Managed by East Lothian Council since 1952 Aberlady Bay is the oldest local nature reserve in Britain. About 12 miles east along the coast from Edinburgh. The site sits on the A198 about seven miles west of North Berwick. If travelling eastwards towards Aberlady it is about half a mile further on just before the road bends.
Some 250 species have been recorded in this area which is important for both breeding and passage waders and waterfowl. The reserve offers amazing birding as it has a range of habitats including mudflats, saltmarsh, freshwater marsh, dunes, beach and woodland.
It has been known for over 30,000 Pink Footed Geese to roost in winter and by the autumn easily up to 10,000 waders may be present.

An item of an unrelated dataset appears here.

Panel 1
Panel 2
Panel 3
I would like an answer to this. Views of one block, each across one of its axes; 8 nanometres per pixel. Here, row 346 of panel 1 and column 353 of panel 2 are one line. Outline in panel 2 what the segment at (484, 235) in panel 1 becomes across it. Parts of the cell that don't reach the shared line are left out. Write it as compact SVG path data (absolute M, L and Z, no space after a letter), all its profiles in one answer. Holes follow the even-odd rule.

The car park (Space for about fifteen cars) has a toilet block and parking is free. you can cross the wooden bridge, look out for Redshank, Lapwing, Bar-tailed Godwit, Grey Plover Curlew & Knot.
The main walk to the beach and back takes about one and half hours but do allow at least four hours to enjoy this site properly. At approximately 6 km long I would advise you to take a snack and water. The walking is flat and easy but can be muddy in the woodland section and the wooden bridge can sometimes be slippery. You are asked to keep to the paths at all times.

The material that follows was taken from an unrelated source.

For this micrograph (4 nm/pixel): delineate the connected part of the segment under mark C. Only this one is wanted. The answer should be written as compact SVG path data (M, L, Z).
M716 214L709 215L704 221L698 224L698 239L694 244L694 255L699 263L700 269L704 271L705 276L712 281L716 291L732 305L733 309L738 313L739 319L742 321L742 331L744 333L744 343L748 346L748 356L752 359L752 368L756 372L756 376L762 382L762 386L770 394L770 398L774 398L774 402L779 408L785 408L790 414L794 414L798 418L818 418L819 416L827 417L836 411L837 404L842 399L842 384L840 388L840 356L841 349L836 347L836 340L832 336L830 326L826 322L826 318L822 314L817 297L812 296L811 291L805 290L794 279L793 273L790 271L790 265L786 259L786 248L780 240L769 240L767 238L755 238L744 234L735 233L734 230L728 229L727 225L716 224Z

Offshore you can spot lot of marine species such as Red-necked and Slavonian grebes and big numbers of Eider and Common Scoter and occasional Long Tailed Ducks. The incfedble wildlife spectacle of Bass Rock is very close so you can extend your walk up to Gullane Point to look for Gannets.
A narrow path takes you through a small piece of woodland along with that by the bridge is good for migrants such as Grasshopper Warbler & Lesser Whitethroat. The path opens out to a freshwater loch with Reed Bunting, Sedge Warblers in spring, as well as Common Whitethroat, Garden Warbler and Blackcaps.
The path then heads into the open heath land with the golf course on the right. Short eared owls and merlin have been seen here in the winter with resident Peregrine. Look out for Fieldfares and some Redwings feeding in the sea buckthorn, there’s some woodland in this too, the marsh can also hold Snipe and Jack Snipe.
The beach at the end of the path is wonderful and if scanning the sandbar the tide can be quite a way out so a scope is vital as many scarcities have been recorded here including Lesser Sand Plover, Caspian plover White-Rumped & Buff-Breasted Sandpipers and Kentish Plovers have been spotted here.
The site is open all year but dogs are not permitted on the reserve.